- **PROBLEM REQUIREMENTS**
In the text on access to research data, which companies are named as gathering "big data"?

- **TEXT**
━━━━━━━━━━━━━━━━━━━━━━━━━━━━━━

John Markoff, "Troves of Personal Data, Forbidden to Researchers", NYT 5/21/2012:
When scientists publish their research, they also make the underlying data available so the results can be verified by other scientists.
(I wish this were generally true…)
At least that is how the system is supposed to work. But lately social scientists have come up against an exception that is, true to its name, huge.
It is “big data,” the vast sets of information gathered by researchers at companies like Facebook, Google and Microsoft from patterns of cellphone calls, text messages and Internet clicks by millions of users around the world. Companies often refuse to make such information public, sometimes for competitive reasons and sometimes to protect customers’ privacy. But to many scientists, the practice is an invitation to bad science, secrecy and even potential fraud.
For those who don't care much about science, and oppose data publication on the basis of some combination of beliefs in corporate secrecy, personal privacy, and researchers' "sweat equity", here's a stronger argument: lack of broad access to representative data is also a recipe for bad engineering. Or rather, it's a recipe for slow to non-existent development of workable solutions to the the technical problems of turning recorded data into useful information.
At the recent DataEDGE workwhop in Berkeley, as well as at the recent LREC 2012 conference in Istanbul, I was unpleasantly surprised by the widespread lack of awareness of this (in my opinion evident) fact.

━━━━━━━━━━━━━━━━━━━━━━━━━━━━━━

- **PROVIDED MATERIAL**
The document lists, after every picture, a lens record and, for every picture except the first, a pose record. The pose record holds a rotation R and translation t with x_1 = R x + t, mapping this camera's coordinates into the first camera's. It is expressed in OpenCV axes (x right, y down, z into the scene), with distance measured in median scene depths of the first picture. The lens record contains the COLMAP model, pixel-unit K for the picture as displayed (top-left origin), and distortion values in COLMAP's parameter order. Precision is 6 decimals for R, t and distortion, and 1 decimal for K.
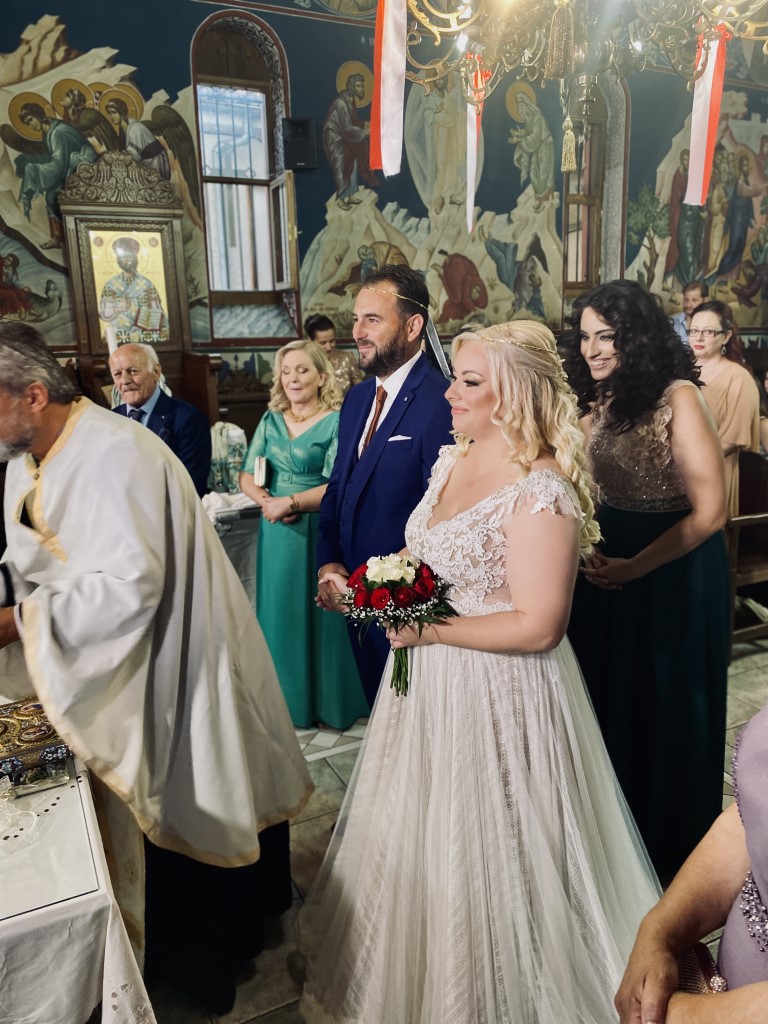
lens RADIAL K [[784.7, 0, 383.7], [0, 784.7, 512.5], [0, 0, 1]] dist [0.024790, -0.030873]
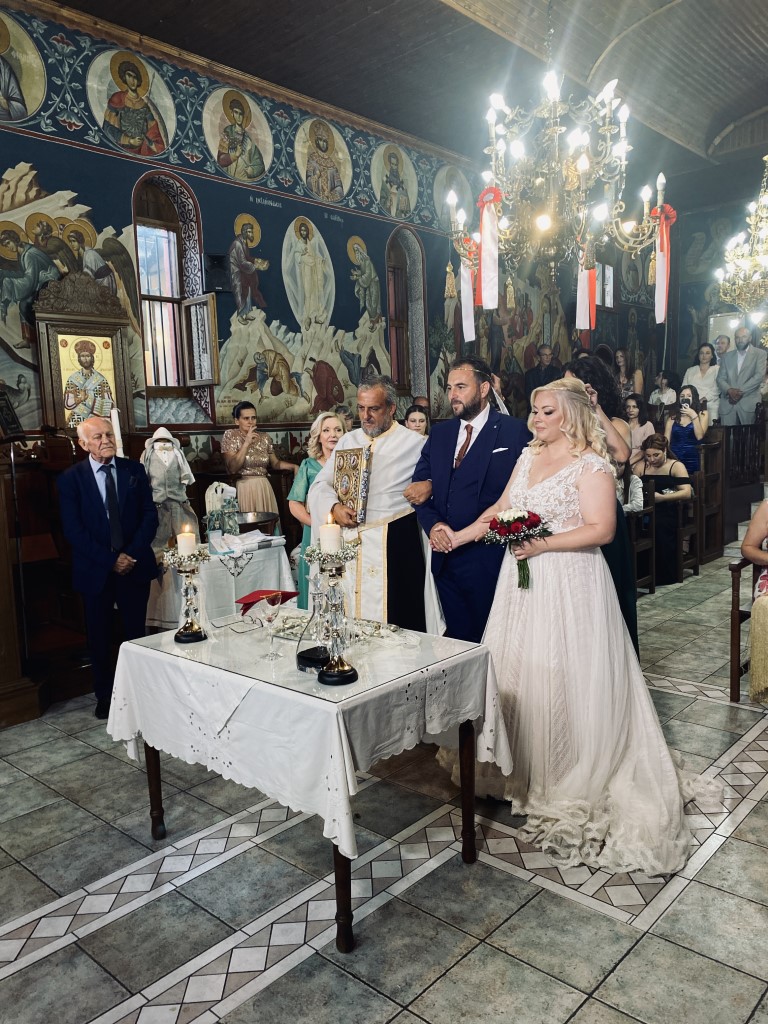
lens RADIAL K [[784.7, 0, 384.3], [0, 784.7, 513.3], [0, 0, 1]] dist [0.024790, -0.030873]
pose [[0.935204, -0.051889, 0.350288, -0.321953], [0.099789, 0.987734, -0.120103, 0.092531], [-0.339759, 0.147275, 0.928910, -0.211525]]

━━━━━━━━━━━━━━━━━━━━━━━━━━━━━━

- **SOLUTION BELOW**
Facebook, Google and Microsoft.